# EXERCISE:
Please keep the pictures out and write out exactly the lines from the first in the data below through the one containing "right wrist: (232, 202, 6)", both included.

# EXERCISE DATA:
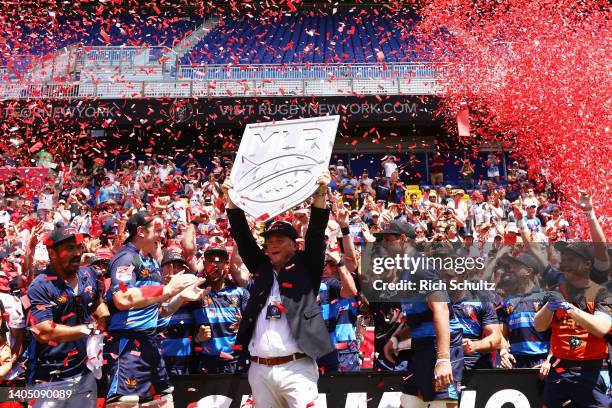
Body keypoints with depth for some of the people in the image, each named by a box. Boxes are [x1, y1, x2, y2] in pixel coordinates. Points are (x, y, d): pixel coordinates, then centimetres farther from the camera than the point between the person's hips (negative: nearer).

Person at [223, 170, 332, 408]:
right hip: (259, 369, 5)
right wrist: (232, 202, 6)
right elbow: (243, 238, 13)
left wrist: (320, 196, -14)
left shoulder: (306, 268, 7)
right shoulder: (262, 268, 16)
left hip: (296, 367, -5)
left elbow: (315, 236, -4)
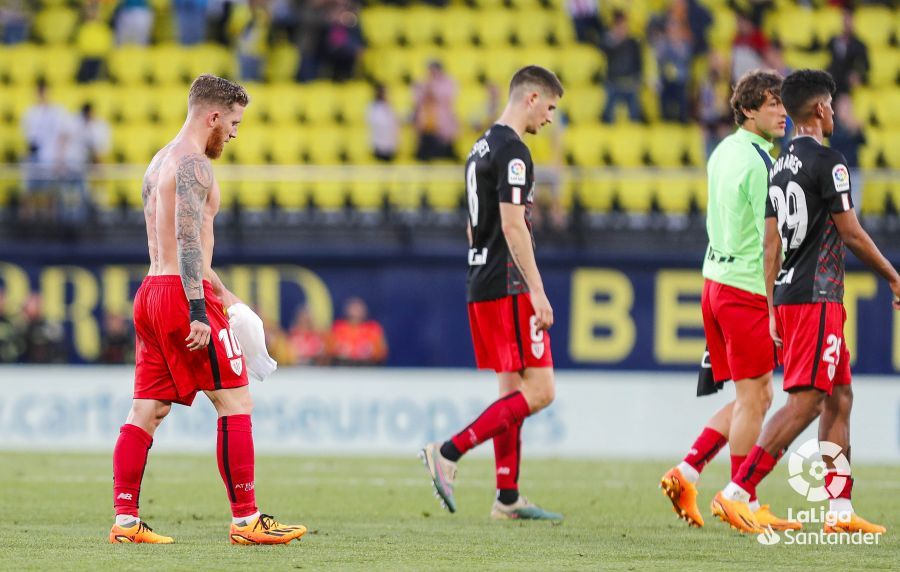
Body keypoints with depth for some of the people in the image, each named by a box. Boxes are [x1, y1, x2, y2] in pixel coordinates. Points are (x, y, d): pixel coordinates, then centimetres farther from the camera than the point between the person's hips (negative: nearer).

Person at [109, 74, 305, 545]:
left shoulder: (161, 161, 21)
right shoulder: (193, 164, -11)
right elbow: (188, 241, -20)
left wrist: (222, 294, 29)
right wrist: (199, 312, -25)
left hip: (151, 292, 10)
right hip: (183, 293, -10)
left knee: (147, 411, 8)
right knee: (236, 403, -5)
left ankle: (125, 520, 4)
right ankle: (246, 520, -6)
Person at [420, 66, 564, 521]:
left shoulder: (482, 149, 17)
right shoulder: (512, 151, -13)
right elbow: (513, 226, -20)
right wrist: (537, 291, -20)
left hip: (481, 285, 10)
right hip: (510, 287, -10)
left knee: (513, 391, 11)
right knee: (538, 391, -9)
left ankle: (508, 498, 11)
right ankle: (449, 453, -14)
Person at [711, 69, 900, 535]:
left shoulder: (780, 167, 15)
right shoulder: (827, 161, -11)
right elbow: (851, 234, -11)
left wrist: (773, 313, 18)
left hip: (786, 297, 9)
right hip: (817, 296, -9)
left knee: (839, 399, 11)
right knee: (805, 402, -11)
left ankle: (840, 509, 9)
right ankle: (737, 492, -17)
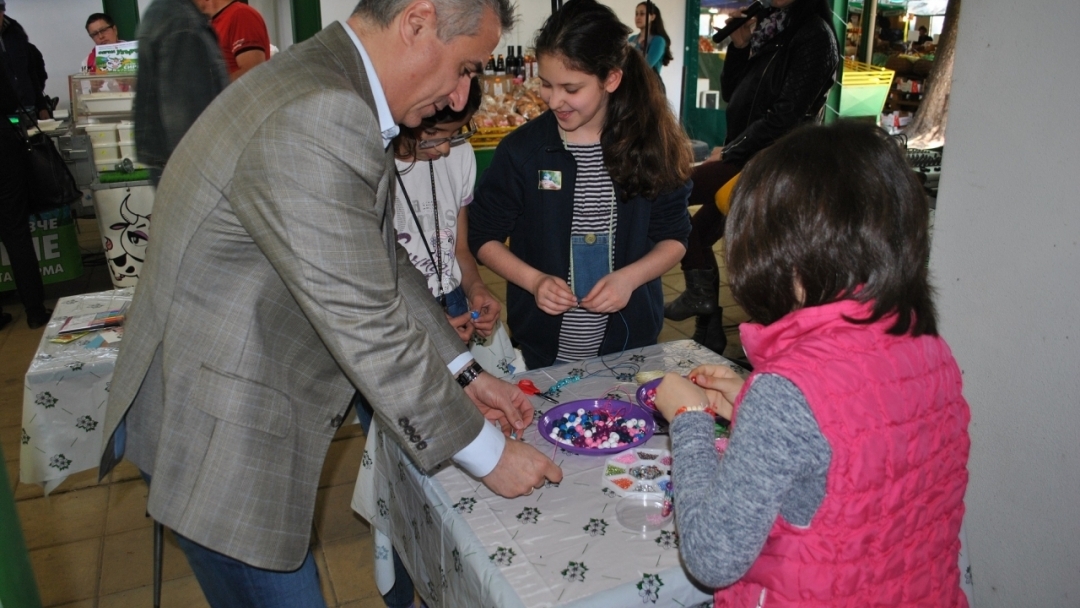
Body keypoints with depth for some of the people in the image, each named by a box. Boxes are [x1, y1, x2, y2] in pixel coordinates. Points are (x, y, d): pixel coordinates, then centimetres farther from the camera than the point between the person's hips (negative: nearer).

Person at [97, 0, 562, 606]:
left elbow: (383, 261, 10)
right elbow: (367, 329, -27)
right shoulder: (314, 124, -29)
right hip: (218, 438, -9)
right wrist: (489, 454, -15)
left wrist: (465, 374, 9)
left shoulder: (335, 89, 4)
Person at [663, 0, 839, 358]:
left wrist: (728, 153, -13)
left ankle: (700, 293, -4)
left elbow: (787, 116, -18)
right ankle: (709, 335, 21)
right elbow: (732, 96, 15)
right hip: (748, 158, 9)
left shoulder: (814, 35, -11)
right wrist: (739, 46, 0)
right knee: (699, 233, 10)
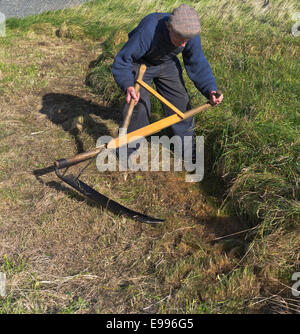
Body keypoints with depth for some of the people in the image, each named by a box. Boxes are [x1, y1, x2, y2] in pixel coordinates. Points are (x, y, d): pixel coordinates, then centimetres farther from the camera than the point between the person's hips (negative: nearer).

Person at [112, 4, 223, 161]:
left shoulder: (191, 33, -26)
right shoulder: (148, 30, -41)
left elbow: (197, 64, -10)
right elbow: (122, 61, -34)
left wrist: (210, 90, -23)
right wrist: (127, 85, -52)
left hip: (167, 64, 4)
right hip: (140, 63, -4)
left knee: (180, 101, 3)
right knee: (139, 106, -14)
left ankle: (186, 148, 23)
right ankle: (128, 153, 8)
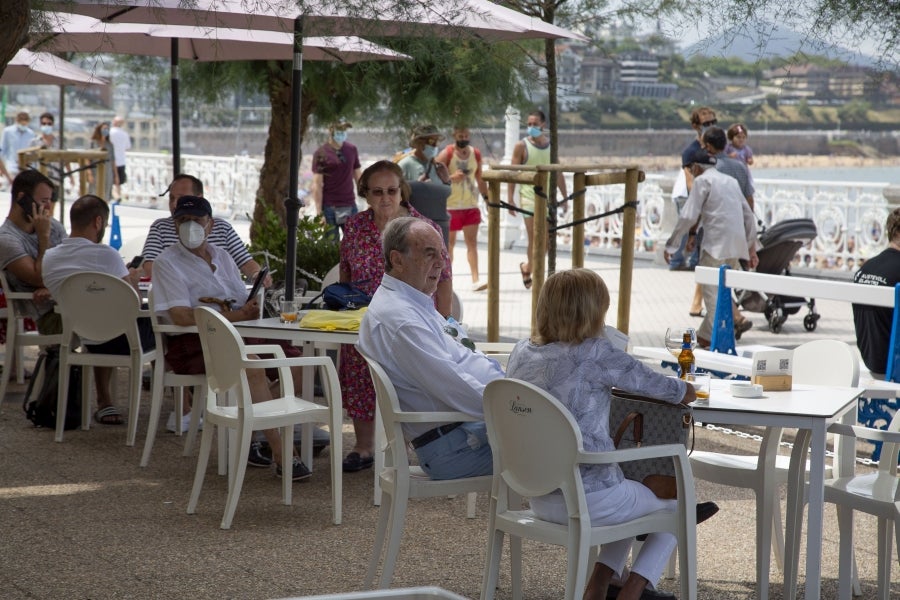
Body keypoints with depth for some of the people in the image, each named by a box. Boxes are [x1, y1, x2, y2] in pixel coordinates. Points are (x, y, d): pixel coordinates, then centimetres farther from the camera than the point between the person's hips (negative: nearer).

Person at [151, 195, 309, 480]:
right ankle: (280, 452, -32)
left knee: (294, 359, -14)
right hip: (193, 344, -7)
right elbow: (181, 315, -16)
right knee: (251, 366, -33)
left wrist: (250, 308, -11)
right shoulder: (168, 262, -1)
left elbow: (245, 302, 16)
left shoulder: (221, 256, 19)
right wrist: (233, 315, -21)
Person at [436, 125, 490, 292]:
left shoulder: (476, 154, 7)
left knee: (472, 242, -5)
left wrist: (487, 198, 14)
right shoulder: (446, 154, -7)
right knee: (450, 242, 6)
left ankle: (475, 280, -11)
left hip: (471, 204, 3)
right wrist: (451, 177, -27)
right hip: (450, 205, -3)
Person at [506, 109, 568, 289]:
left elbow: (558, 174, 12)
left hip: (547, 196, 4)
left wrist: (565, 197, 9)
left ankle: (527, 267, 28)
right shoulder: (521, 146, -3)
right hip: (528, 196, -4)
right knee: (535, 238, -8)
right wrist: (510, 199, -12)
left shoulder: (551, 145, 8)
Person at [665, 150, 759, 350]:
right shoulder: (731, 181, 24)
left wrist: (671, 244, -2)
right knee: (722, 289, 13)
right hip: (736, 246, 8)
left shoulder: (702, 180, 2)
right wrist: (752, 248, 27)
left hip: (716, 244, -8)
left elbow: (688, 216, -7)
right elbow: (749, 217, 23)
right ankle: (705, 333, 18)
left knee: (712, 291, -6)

# OUTPUT OF THE TASK:
Body keypoints with depth for some of the people in the image, each named by a box. Boxes are [x1, y1, x2, y2] in pixel coordinates. Points are (x, y, d): pixel coordinates, then centimetres farther from the camera than the point between the person's hips (negative: nearer).

Person at [223, 170, 332, 408]:
right hip: (259, 369, 5)
right wrist: (232, 202, 6)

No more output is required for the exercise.